Ces temps-ci, l'âme de la presse allemande se surpasse en termes de contenu et de liberté éditoriale. J'ai nommé: Bild. Avant, quand j'étais encore jeune et plein d'insouciance, le cheveu long flottant au vent tourbillonnant des possibles, j'écoutais les revues de presse internationale, qui citaient Bild comme référence allemande, ou alors BamS (autrement dit: Bild am Sonntag, la version du dimanche, encore plus riche que l'autre). Bon d'accord, ils citaient aussi Die Welt ou alors FAZ, mais Bild revenait souvent. J'imaginais quelque chose de respectable. Comme je me trompais...
Arrivé à Munich, en un jour quelconque, si je me souviens bien, je me retrouvai confronté à une réalité douloureuse: Bild, c'est du tabloid populiste et visqueux. Et ses clones aussi (AZ, TZ, variantes locales). Et il y a toujours une jeune fille à la poitrine dénudée en couverture, signe indéniable d'exigence éditoriale (en fait, il y a toujours un texte à côté de ladite photo, pour expliquer qu'elle a chaud ou travaille dans les médias). Chaque matin, la une sur le distributeur de journaux à l'entrée/sortie du métro. Chaque matin la même médiocrité suintante en gros caractères. Chaque matin l'hypnose baveuse des lecteurs au regard atone, dans les voitures bondées. Un peu plus de fascisme rampant, un peu plus de fange conformiste, l'atrophie du cerveau en couleurs vulgaires.

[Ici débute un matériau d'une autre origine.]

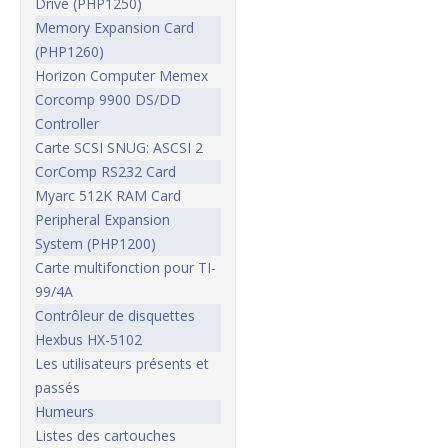
Drive (PHP1250)
Memory Expansion Card
(PHP1260)
Horizon Computer Memex
Corcomp 9900 DS/DD
Controller
Carte SCSI SNUG: ASCSI 2
CorComp RS232 Card
Myarc 512K RAM Card
Peripheral Expansion
System (PHP1200)
Carte multifonction pour TI-
99/4A
Contrôleur de disquettes
Hexbus HX-5102
Les utilisateurs présents et
passés
Humeurs
Listes des cartouches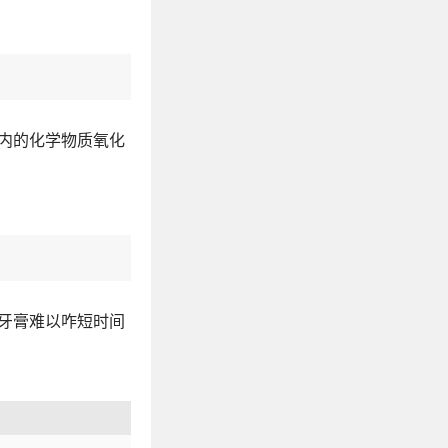
内的化学物质氧化
牙膏难以咋短时间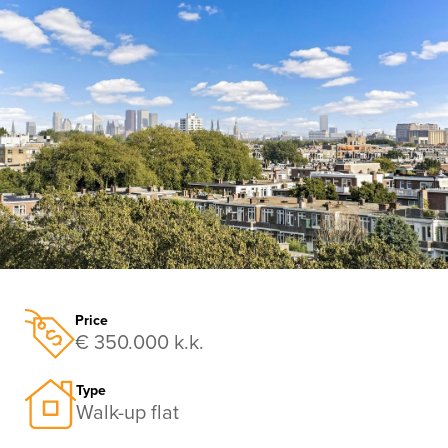
previous
nex
Price
€ 350.000 k.k.
Type
Walk-up flat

Ces derniers jours, le susdit organe de presse se concentrait sur l'histoire édifiante de l'
agresseur du métro. Je ne cautionne pas les actes de cet individu, même si j'ai presque fini GTA IV. Il a tapé un petit vieux sur un quai de métro, sans raisons, par pure méchanceté, rage refoulée, conditionnement télévisé, bêtise ou consanguinité. Ce n'est pas bien, même si les petits vieux de Munich peuvent être particulièrement déplaisants (voir un post précédent). Alors les unes se succédèrent, sur les images des caméras de surveillance, sur les photos du petit vieux bandé, sur le visage de la bête, sur le petit vieux encore plus grabataire, sur des voitures de police. Témoignage du petit vieux: "Il faut l'expulser". Car il s'avéra que l'individu, en sus d'une évidente mauvaise éducation, n'était même pas de chez nous, pardon, de chez eux.
Du coup: feuilleton judiciaire. Une avocate pulpeuse affiche ses seins galbés en bas de la couverture, non, j'extrapole, pardon. Le malandrin, le malfaisant, est identifié, appréhendé, traîné devant la justice d'ici qui ne rigole pas, oh non, encore moins avec les petits vieux qu'avec les autos. On se félicite, recueille une fois de plus le témoignage de la victime. Et puis il y a deux jours, l'on se félicite qu'il soit décidé que le contrevenant, après avoir purgé sa peine en Allemagne, soit renvoyé dans son pays. Aujourd'hui, consternation: sur une image agrandie du fourgon qui le conduit en prison, l'individu affiche une ostensible et étonnante paralysie du majeur droit près de la vitre blindée. Alors on s'offusque et on se congratule en se disant que c'est bien fait. Une page de plus tournée au pays des saucisses molles et insipides, jusqu'à sa prochaine fin de peine et son retour au pays. Que d'émotions primitives. Georg Wilhelm Friedrich, Immanuel et tant d'autres se retournent dans leurs tombes.
Dans un prochain post, je vous parlerai de la télévision, qui remplit un format hebdomadaire des tribulations de starlettes désespérément creuses mais callipyges, confrontées à la "vraie" vie, c'est-à-dire les vaches, les champs, les poules, le bon sens paysan et le roulage des "R". Ça a déjà été fait avant, je vous l'accorde, mais pas avec le même accent.